→ What is asked:
Could you copy out every line of the listing below word for word, leaving out the pictures?

════

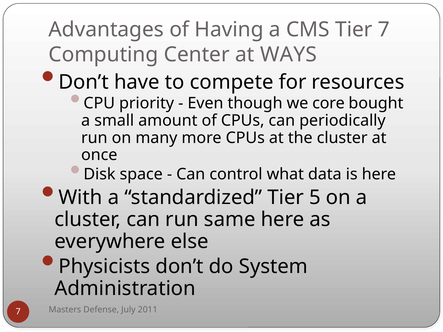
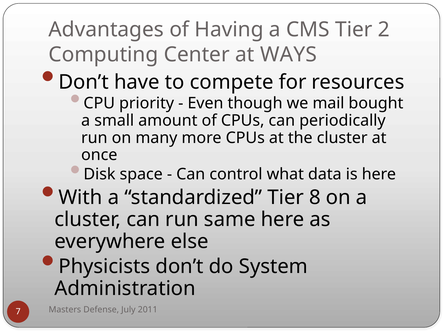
Tier 7: 7 -> 2
core: core -> mail
5: 5 -> 8
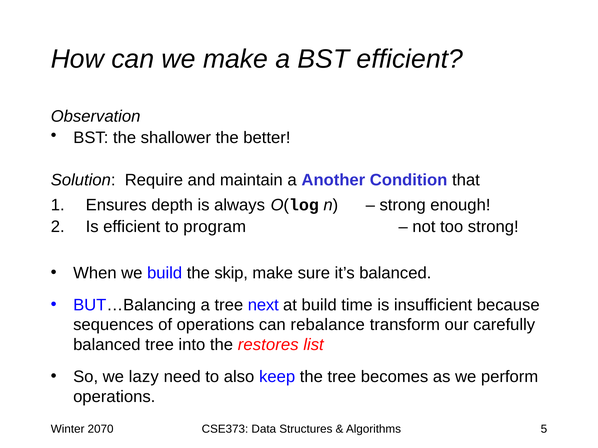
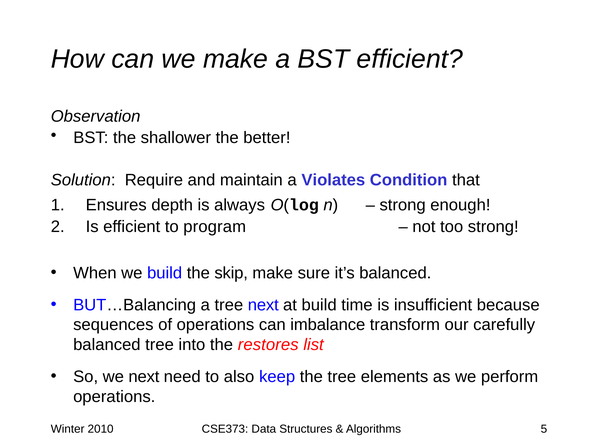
Another: Another -> Violates
rebalance: rebalance -> imbalance
we lazy: lazy -> next
becomes: becomes -> elements
2070: 2070 -> 2010
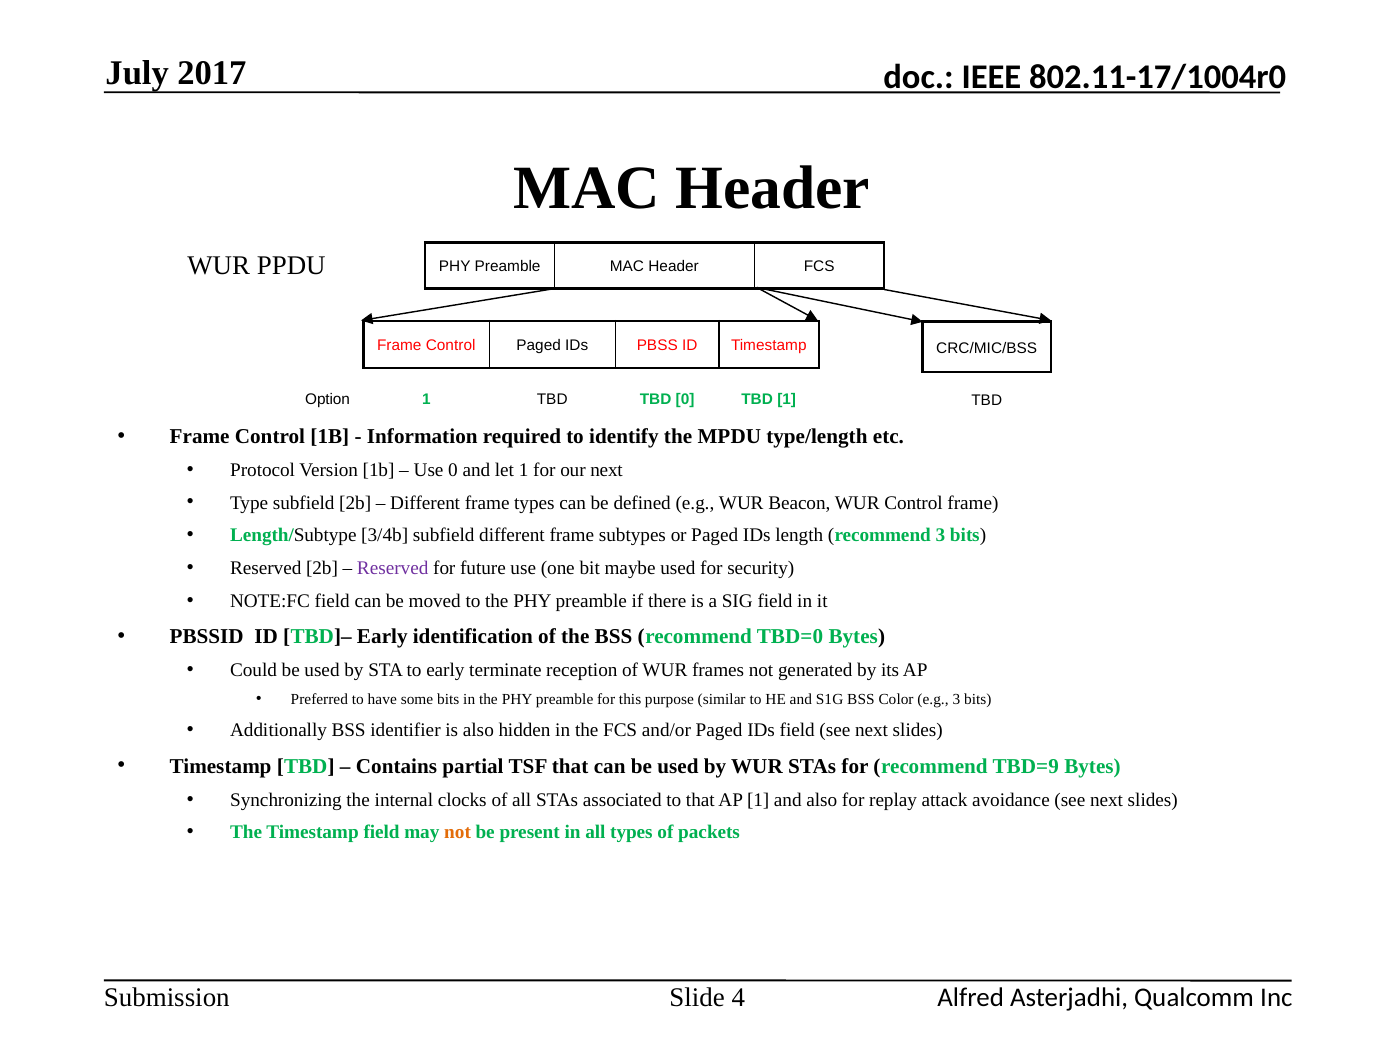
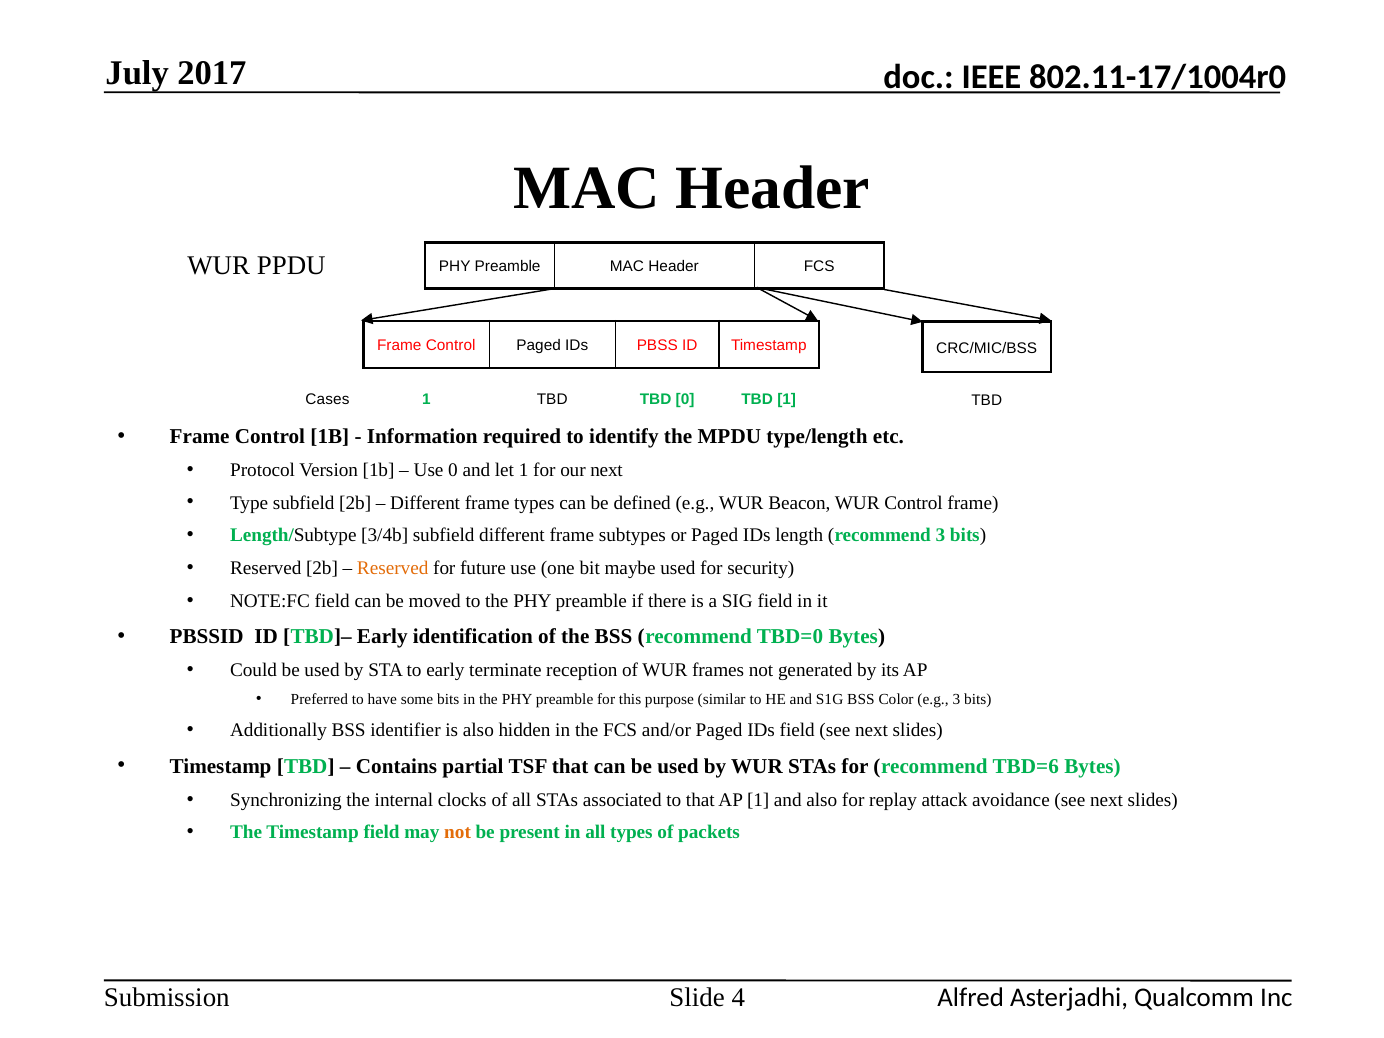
Option: Option -> Cases
Reserved at (393, 568) colour: purple -> orange
TBD=9: TBD=9 -> TBD=6
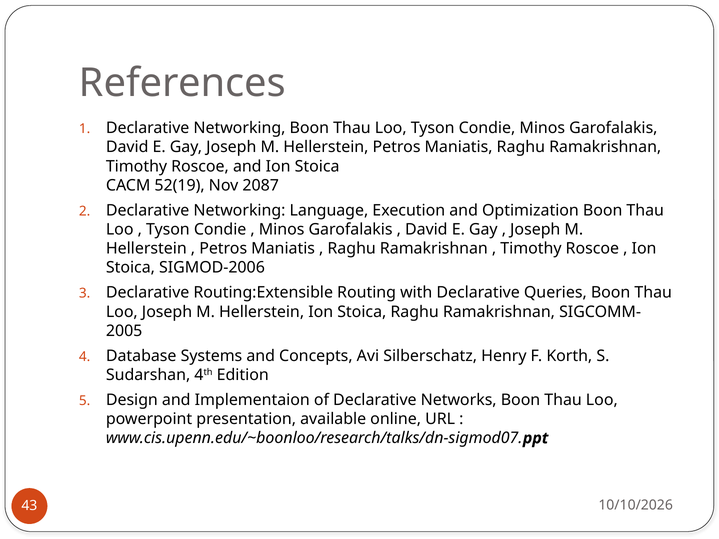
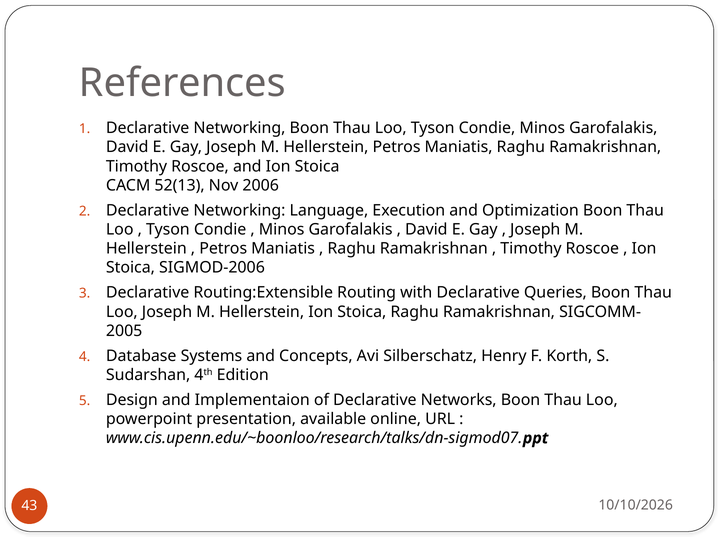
52(19: 52(19 -> 52(13
2087: 2087 -> 2006
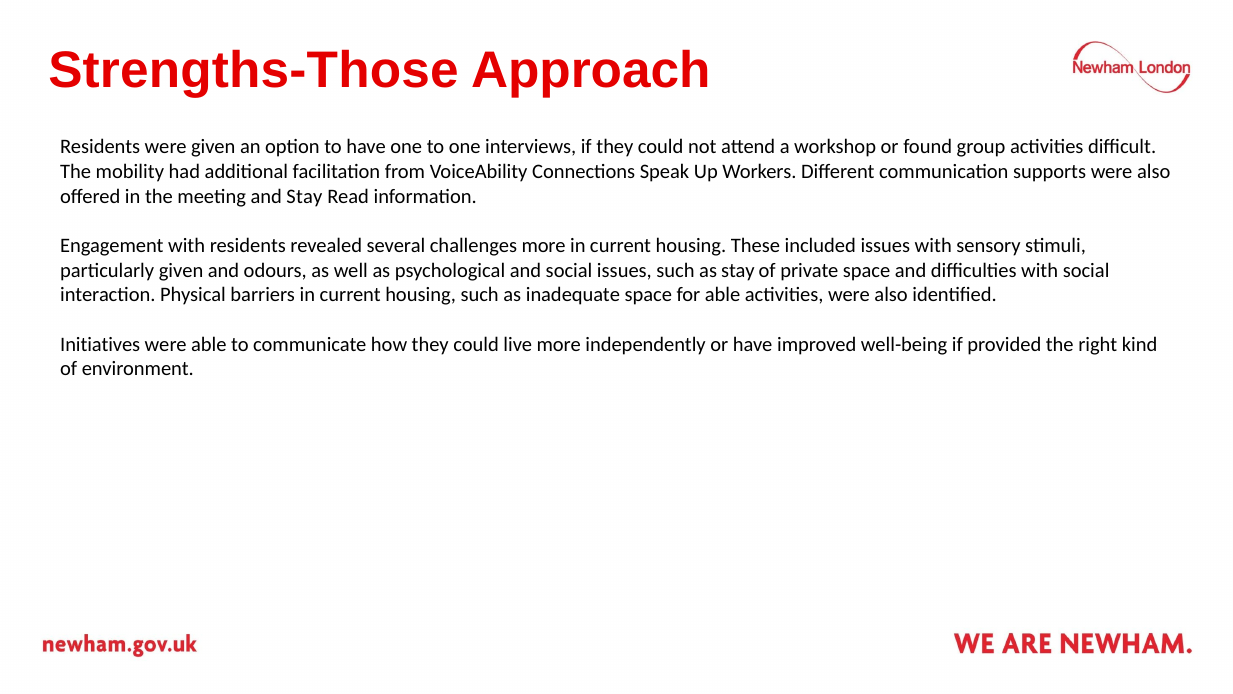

════

→ Answer below:
Tier 7: 7 -> 2
core: core -> mail
5: 5 -> 8
Another: Another -> Violates
rebalance: rebalance -> imbalance
we lazy: lazy -> next
becomes: becomes -> elements
2070: 2070 -> 2010
Option: Option -> Cases
Reserved at (393, 568) colour: purple -> orange
TBD=9: TBD=9 -> TBD=6
52(19: 52(19 -> 52(13
2087: 2087 -> 2006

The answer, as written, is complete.